[Bounding box coordinate data]
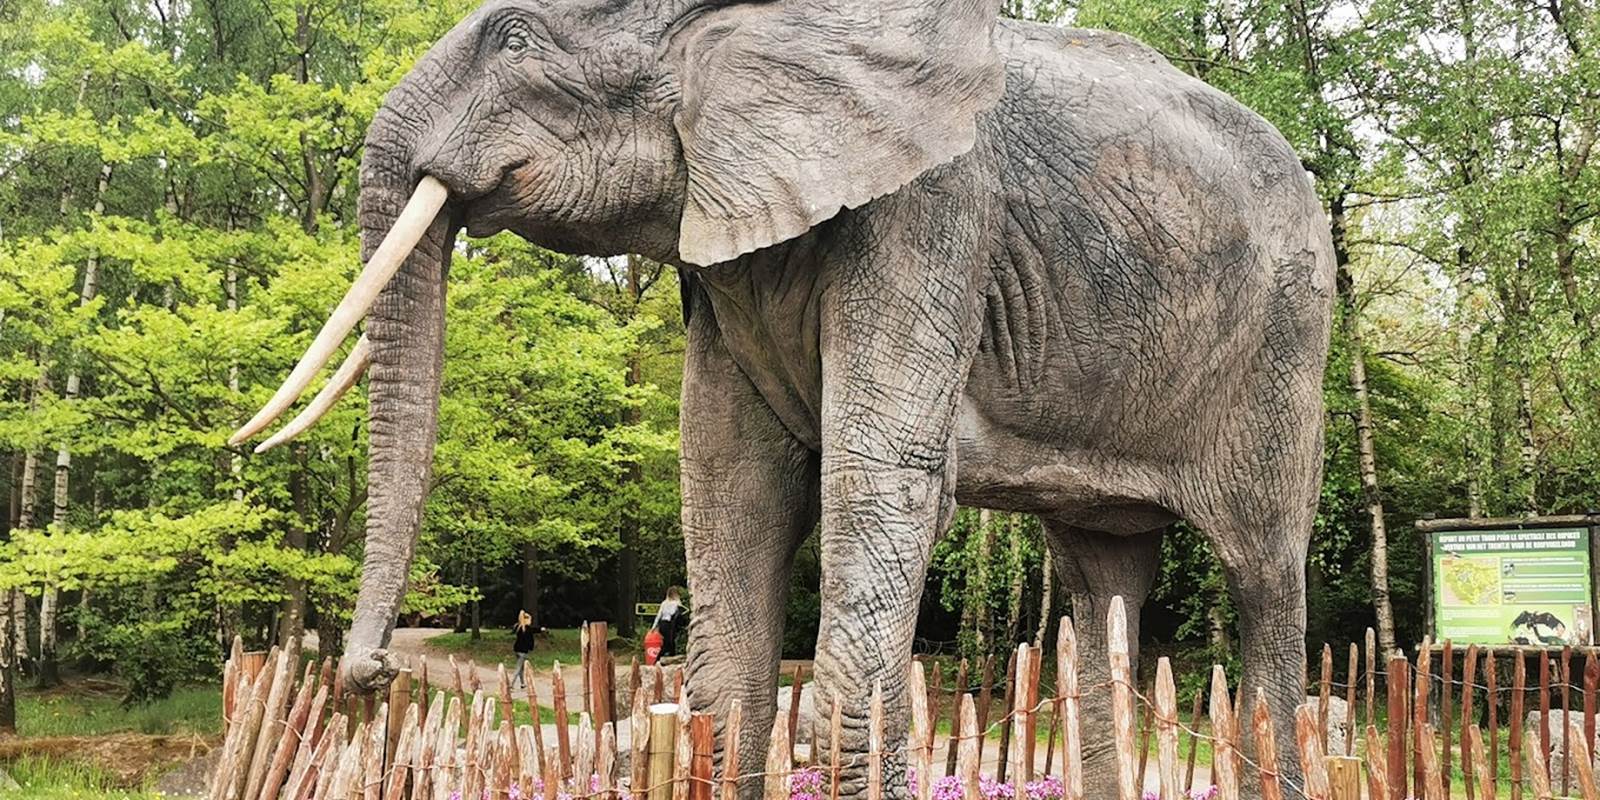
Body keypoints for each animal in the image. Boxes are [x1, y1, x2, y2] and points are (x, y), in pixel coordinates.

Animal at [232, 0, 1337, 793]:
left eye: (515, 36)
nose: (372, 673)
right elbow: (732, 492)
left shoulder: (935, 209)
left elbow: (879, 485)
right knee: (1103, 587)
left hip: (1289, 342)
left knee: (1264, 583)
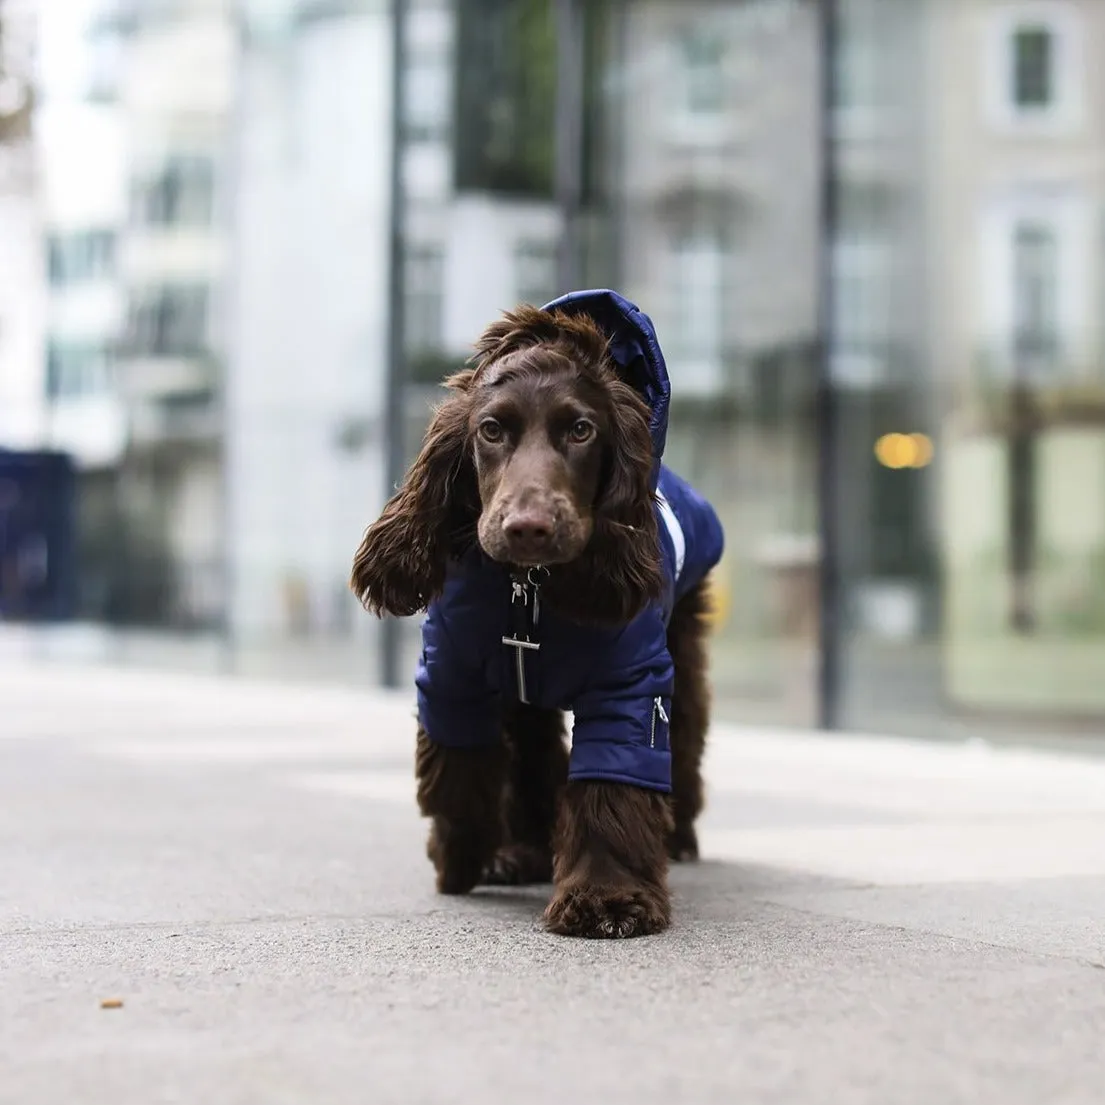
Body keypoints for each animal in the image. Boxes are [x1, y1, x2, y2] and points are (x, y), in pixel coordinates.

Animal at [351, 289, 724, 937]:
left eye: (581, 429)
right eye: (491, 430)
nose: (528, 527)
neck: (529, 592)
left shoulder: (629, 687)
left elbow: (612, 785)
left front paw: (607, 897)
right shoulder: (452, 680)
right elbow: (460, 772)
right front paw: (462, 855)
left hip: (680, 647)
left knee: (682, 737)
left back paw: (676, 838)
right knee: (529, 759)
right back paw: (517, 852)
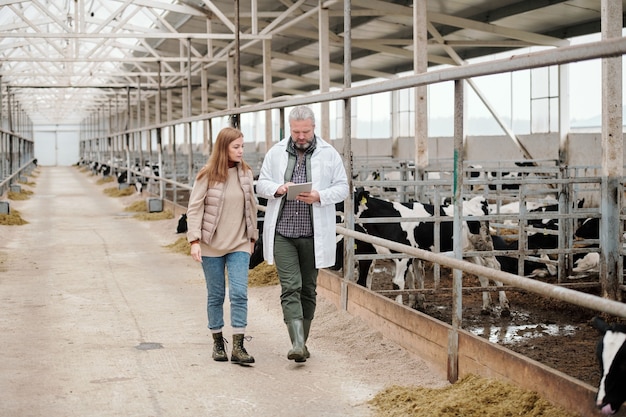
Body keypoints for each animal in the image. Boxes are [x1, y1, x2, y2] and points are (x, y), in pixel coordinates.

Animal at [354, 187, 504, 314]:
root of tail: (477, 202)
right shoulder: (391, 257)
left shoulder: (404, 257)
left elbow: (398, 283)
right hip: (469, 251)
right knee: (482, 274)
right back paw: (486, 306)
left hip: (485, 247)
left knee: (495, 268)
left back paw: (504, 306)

TASK ITEM -> Which lines above hold the string "back"? Copy every one of them.

REPLY TO THE TASK ->
left back paw: (676, 838)
right back paw: (517, 852)
right back paw: (486, 306)
left back paw: (504, 306)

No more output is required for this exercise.